- [Supplied records]
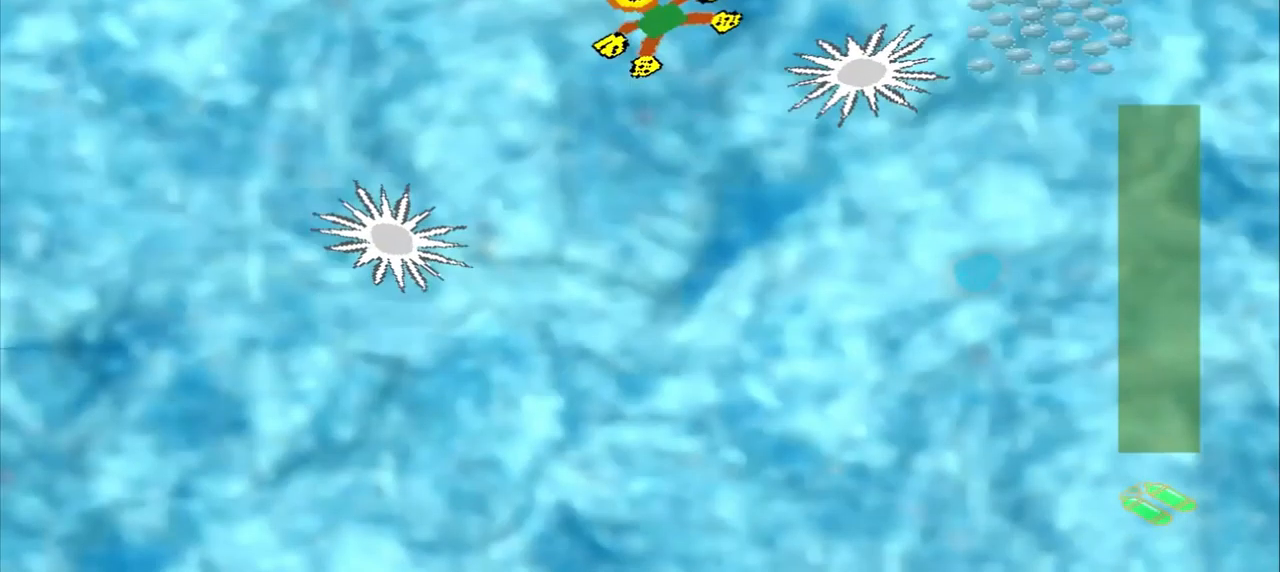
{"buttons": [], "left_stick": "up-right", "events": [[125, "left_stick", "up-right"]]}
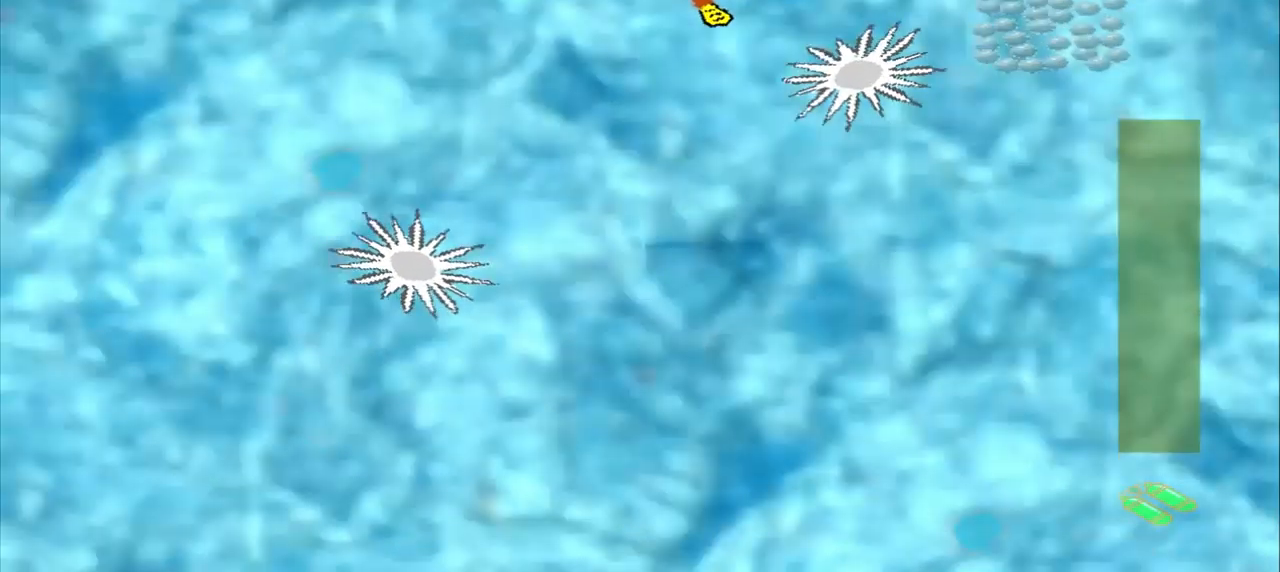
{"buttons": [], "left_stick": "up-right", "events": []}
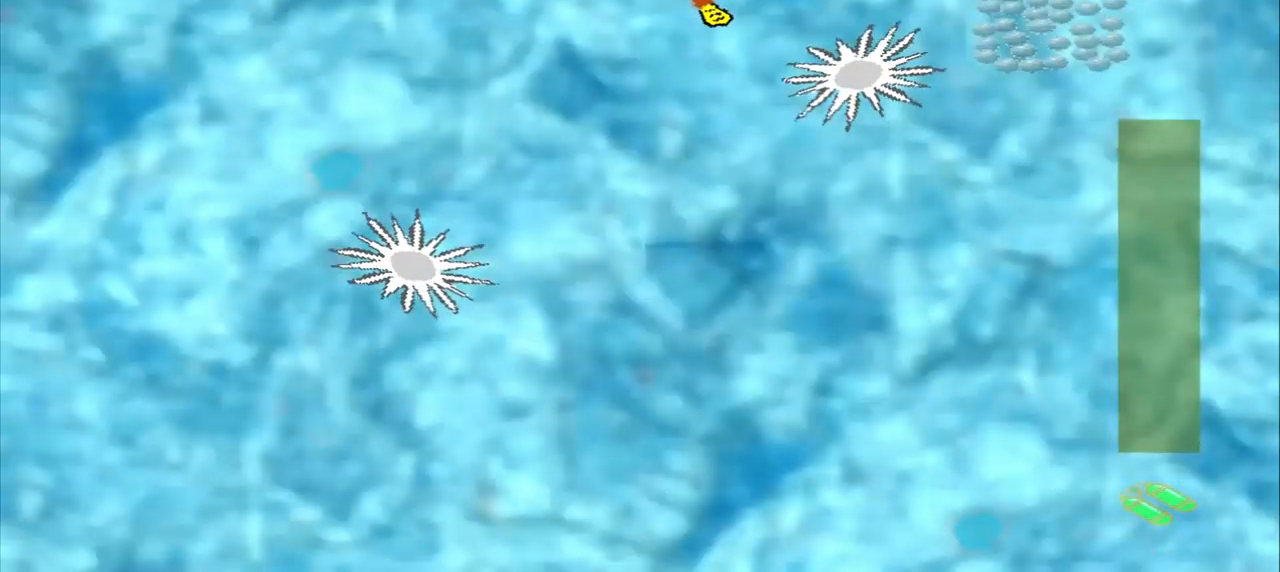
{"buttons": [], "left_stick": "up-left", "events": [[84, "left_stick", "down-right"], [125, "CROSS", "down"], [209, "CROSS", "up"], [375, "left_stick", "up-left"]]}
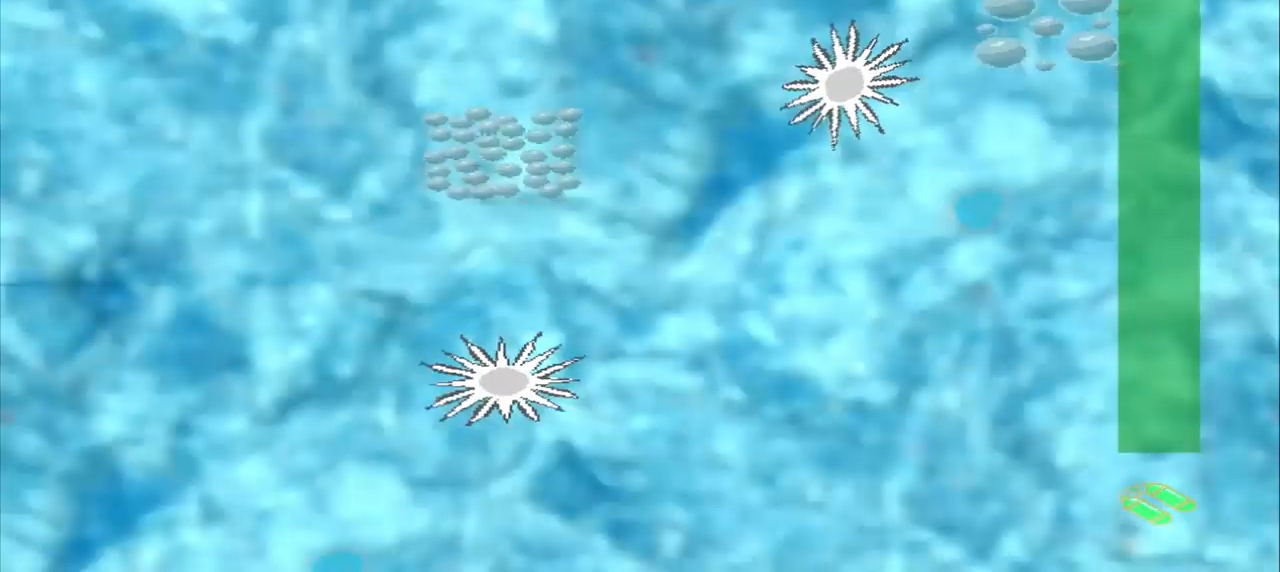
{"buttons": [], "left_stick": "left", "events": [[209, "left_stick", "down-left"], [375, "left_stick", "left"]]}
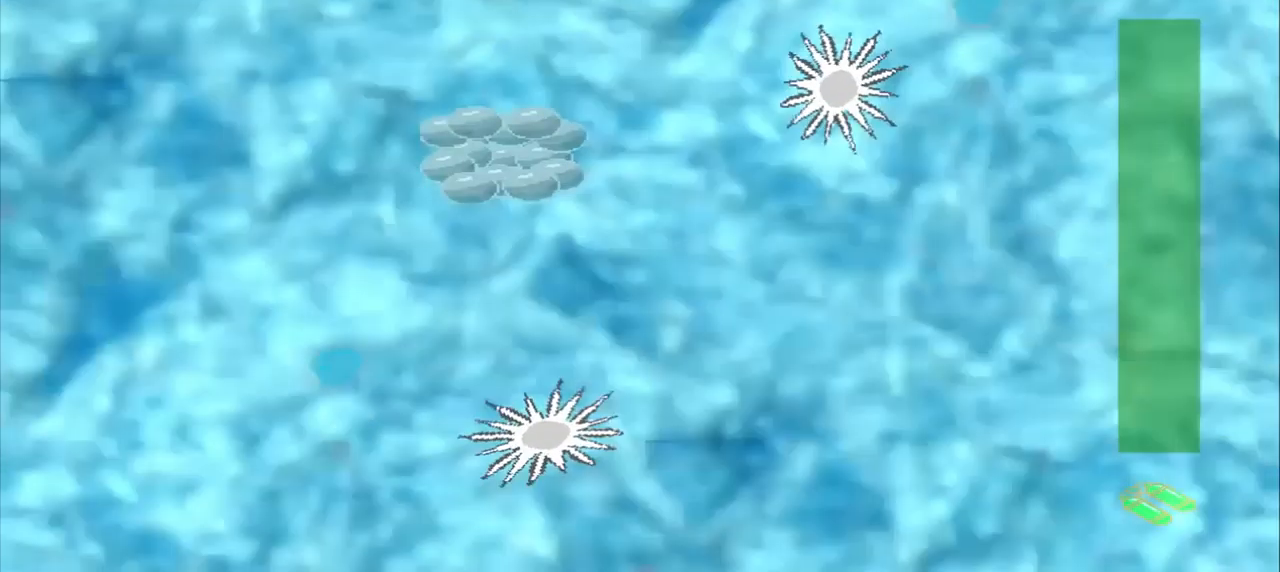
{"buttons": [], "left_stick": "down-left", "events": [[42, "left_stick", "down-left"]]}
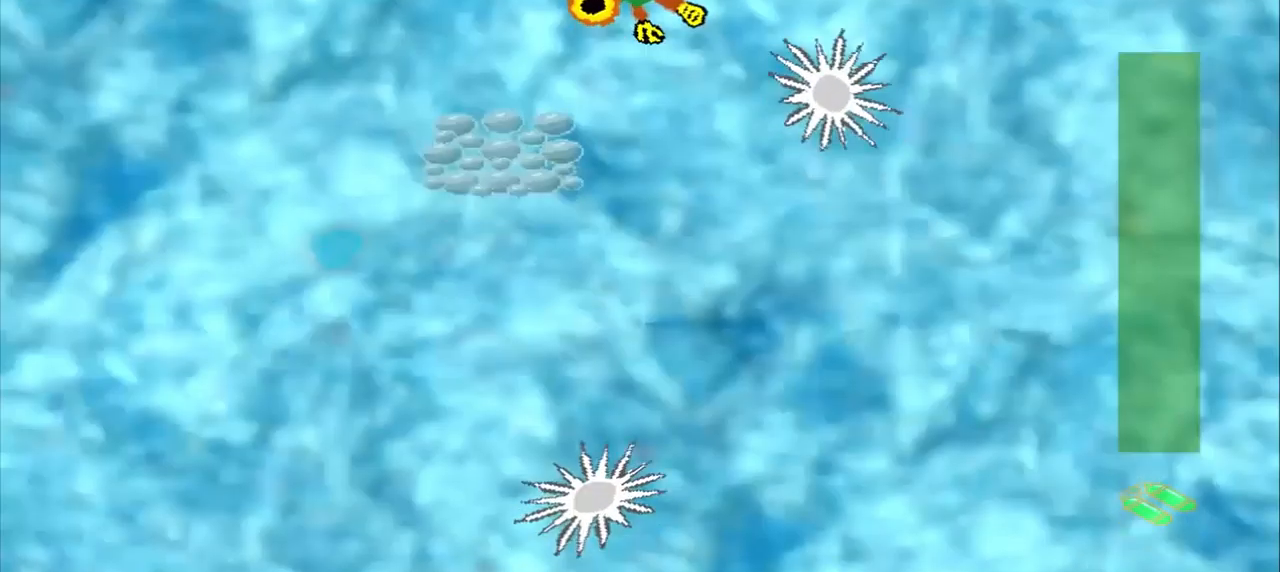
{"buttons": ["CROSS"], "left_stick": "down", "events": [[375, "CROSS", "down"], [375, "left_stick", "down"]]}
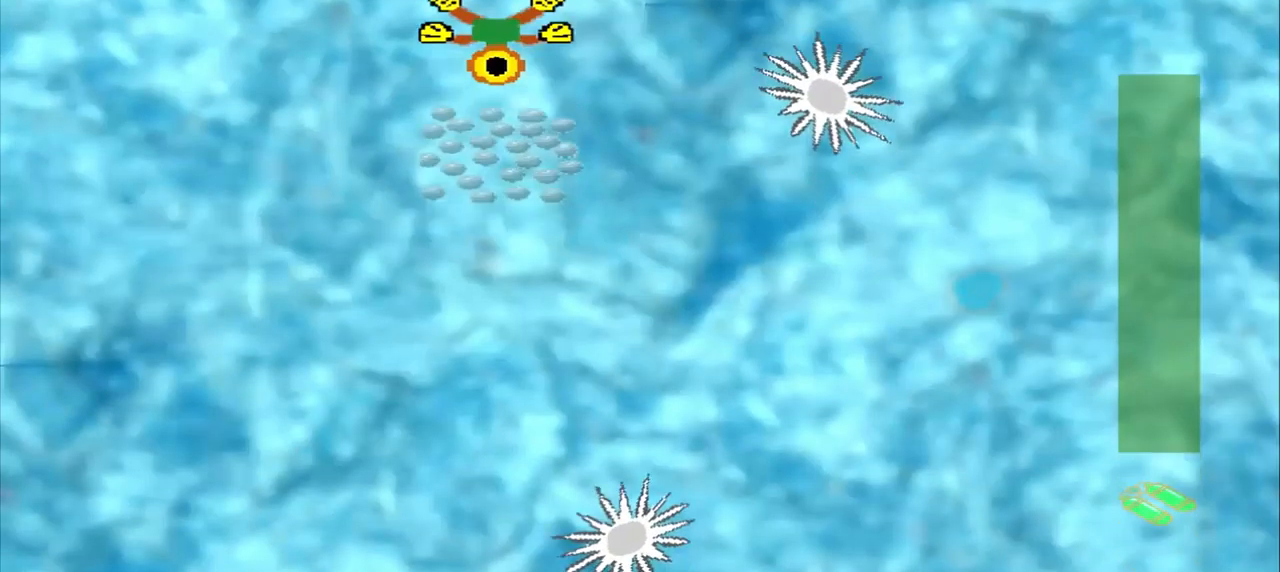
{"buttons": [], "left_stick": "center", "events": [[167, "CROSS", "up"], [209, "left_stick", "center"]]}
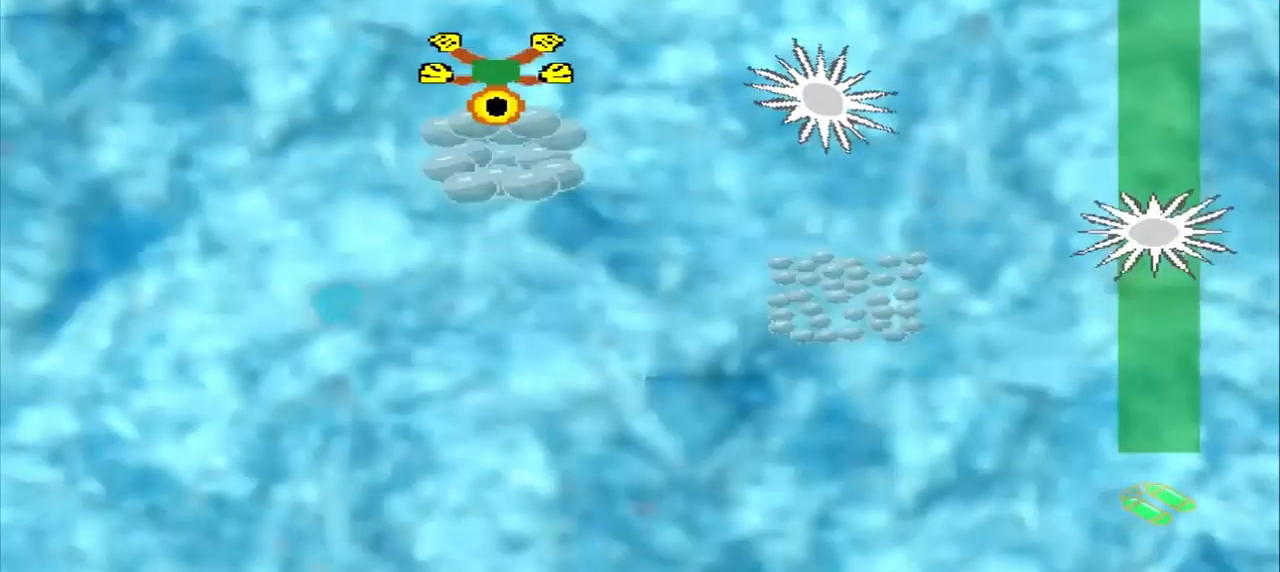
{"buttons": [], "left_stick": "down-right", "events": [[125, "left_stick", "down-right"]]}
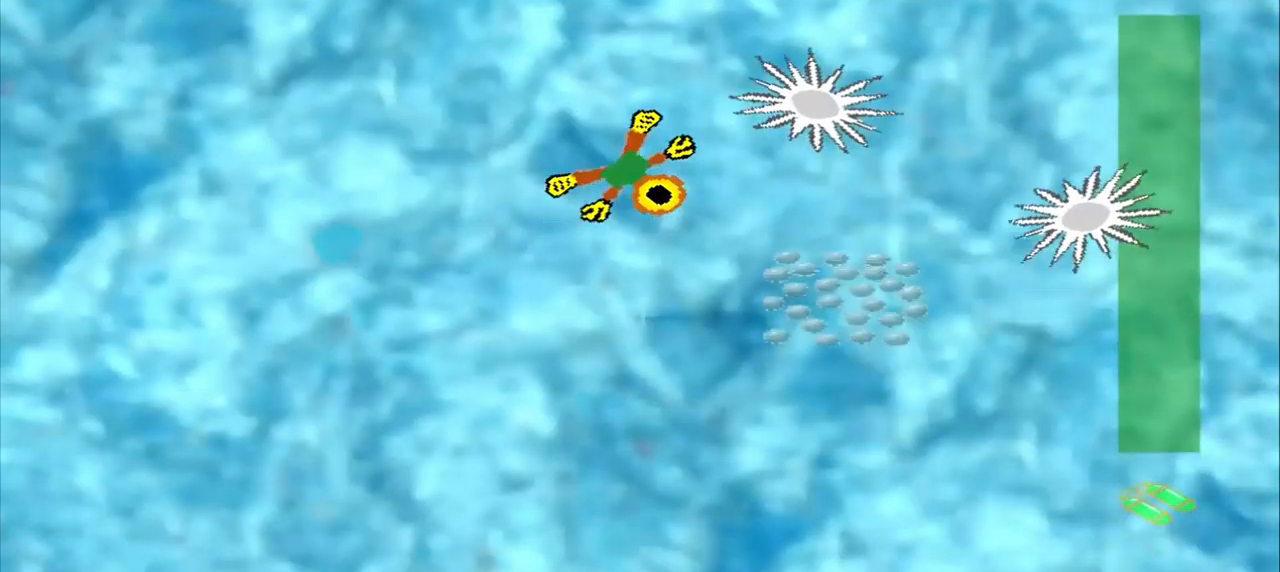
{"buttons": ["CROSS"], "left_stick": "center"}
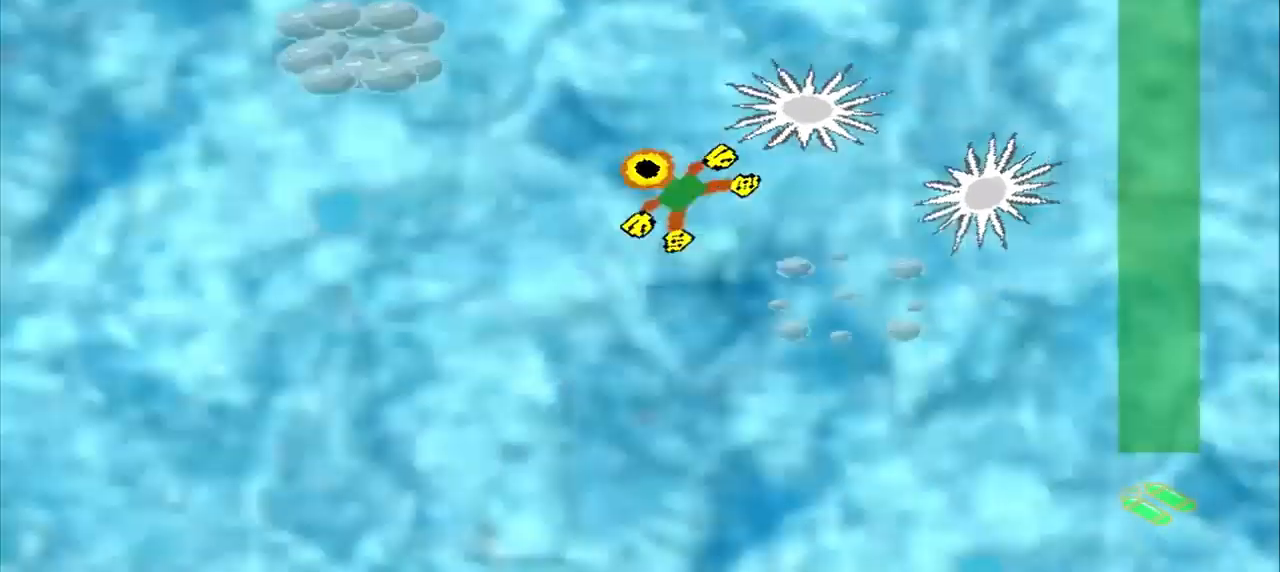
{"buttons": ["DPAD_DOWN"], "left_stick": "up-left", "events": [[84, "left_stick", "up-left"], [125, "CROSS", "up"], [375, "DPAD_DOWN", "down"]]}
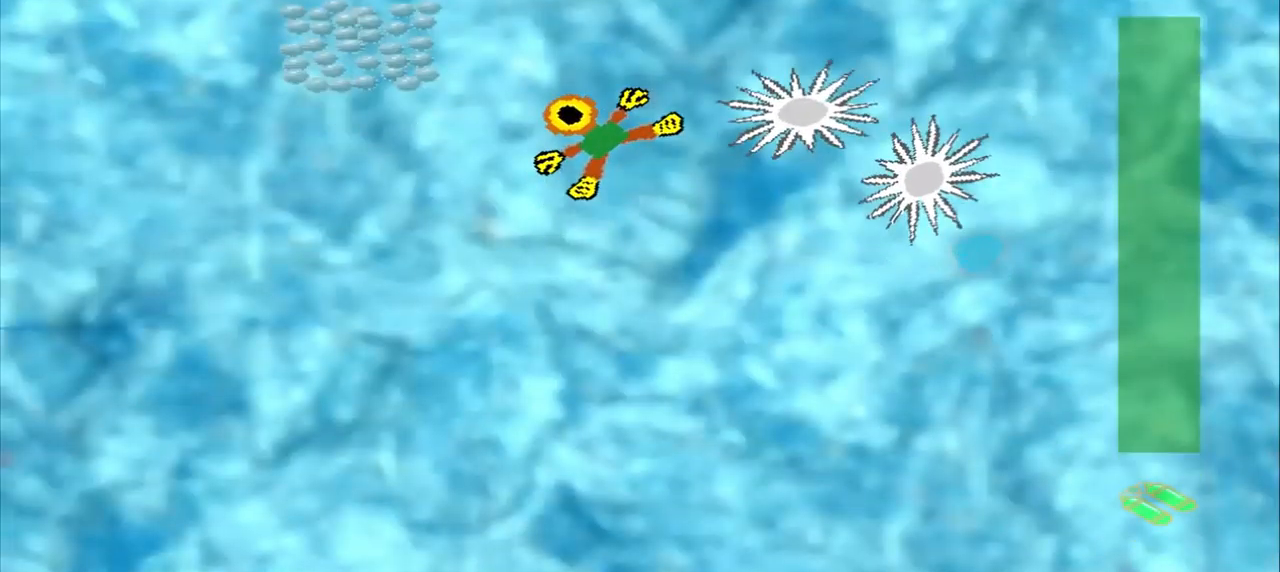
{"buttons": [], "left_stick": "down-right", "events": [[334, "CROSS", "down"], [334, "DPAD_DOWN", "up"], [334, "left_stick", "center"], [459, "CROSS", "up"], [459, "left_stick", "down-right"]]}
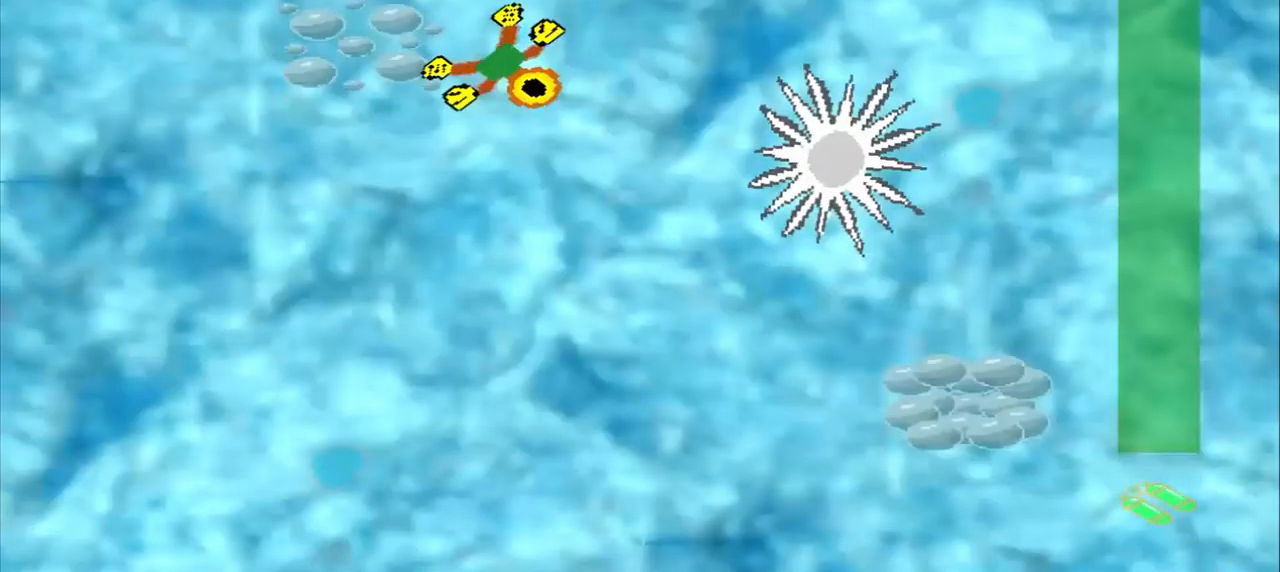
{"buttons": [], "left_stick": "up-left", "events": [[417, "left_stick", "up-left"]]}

- [What to do] Go line by line through the data, copying each one that contains the word "center".

- [Solved exercise]
{"buttons": [], "left_stick": "center", "events": [[167, "CROSS", "up"], [209, "left_stick", "center"]]}
{"buttons": ["CROSS"], "left_stick": "center"}
{"buttons": [], "left_stick": "down-right", "events": [[334, "CROSS", "down"], [334, "DPAD_DOWN", "up"], [334, "left_stick", "center"], [459, "CROSS", "up"], [459, "left_stick", "down-right"]]}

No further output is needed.